Beginning with the line in which "Paint a faint" appears, transcribe each line word for word until the records end. Do not include pictures.

---

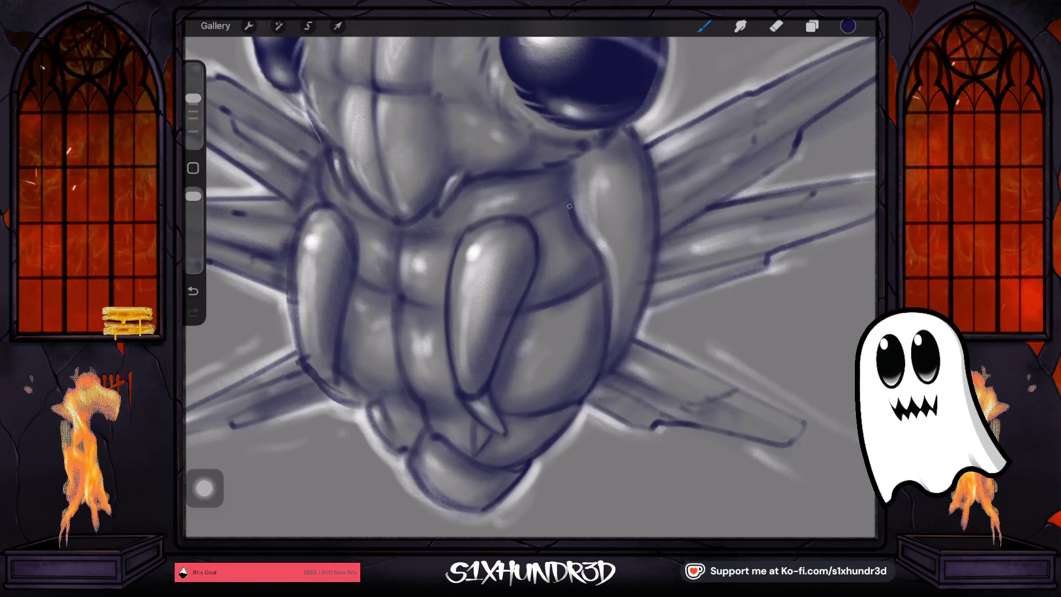
scroll(530, 287, "down", 5)
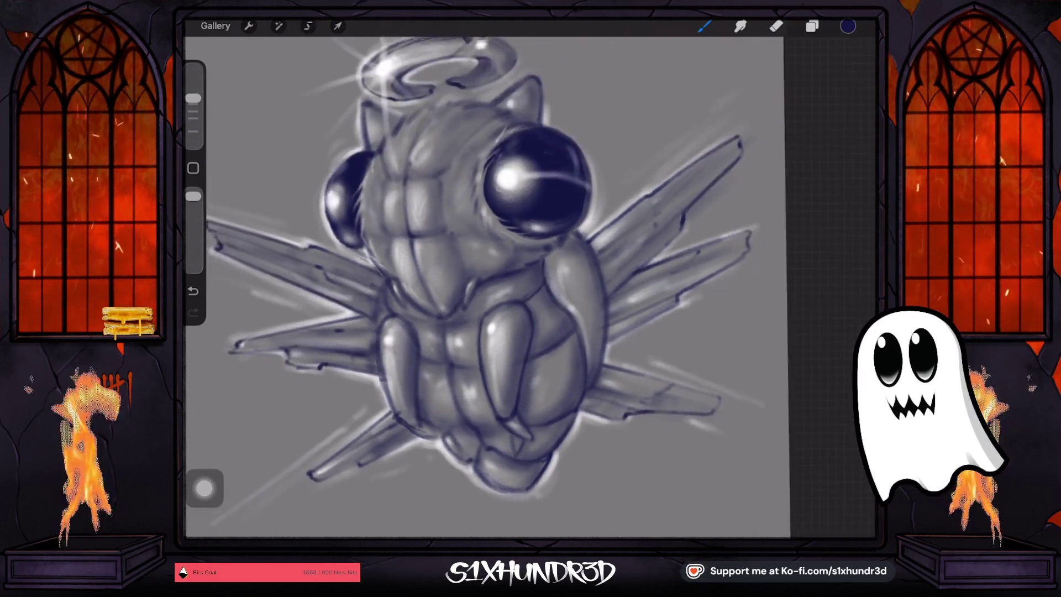
scroll(531, 288, "up", 3)
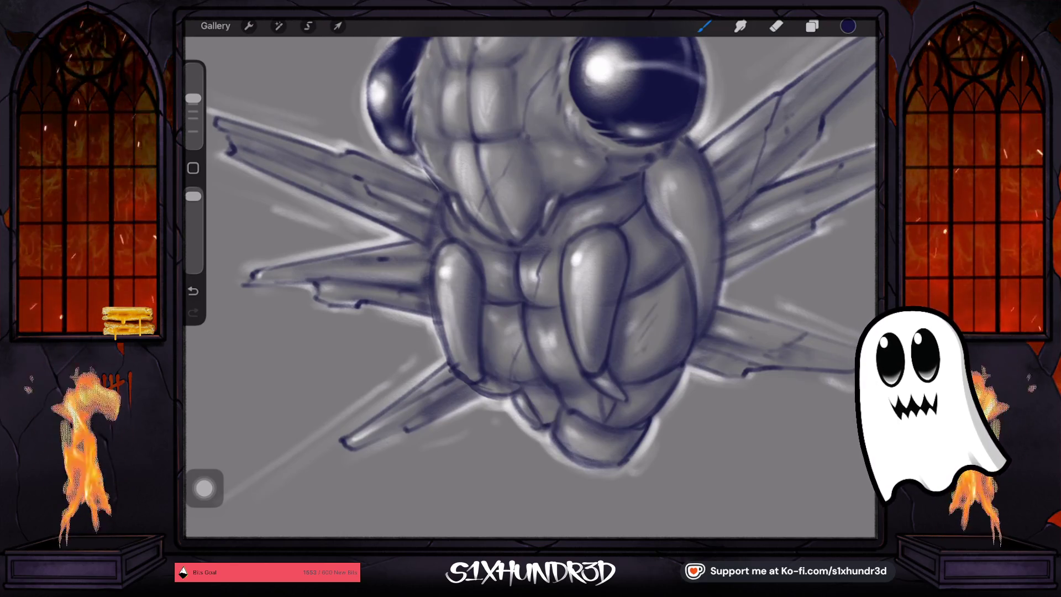
left_click(848, 26)
Paint a faint near-white highlight on the fly's body on Layer 12, then view the whole fly
left_click(739, 134)
left_click(812, 26)
left_click(768, 224)
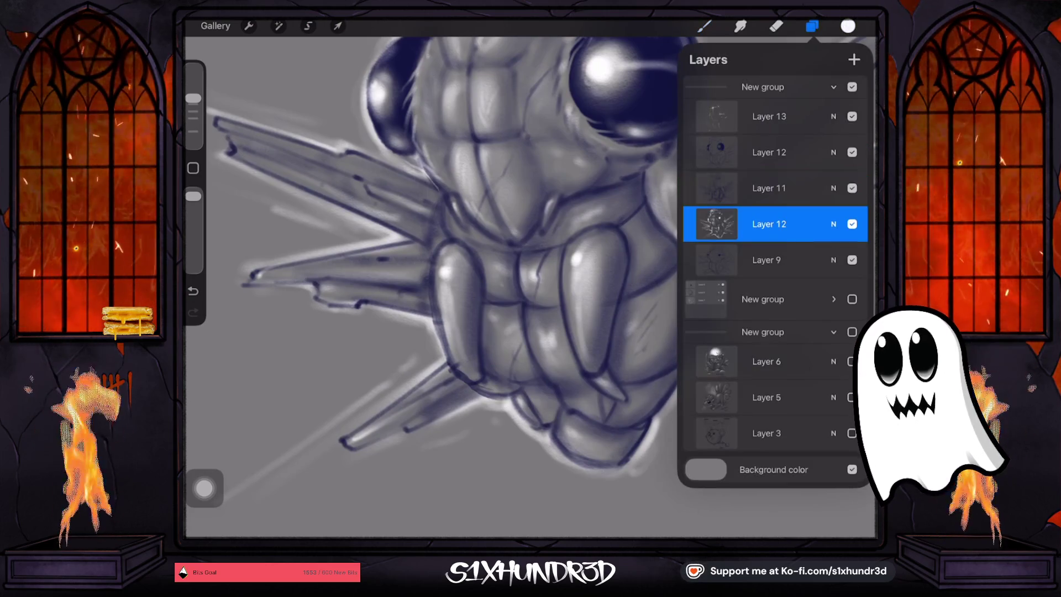
left_click(703, 26)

---

Result
Paint a faint near-white highlight on the fly's body on Layer 12, then view the whole fly
left_click(739, 134)
left_click(812, 26)
left_click(768, 224)
left_click(703, 26)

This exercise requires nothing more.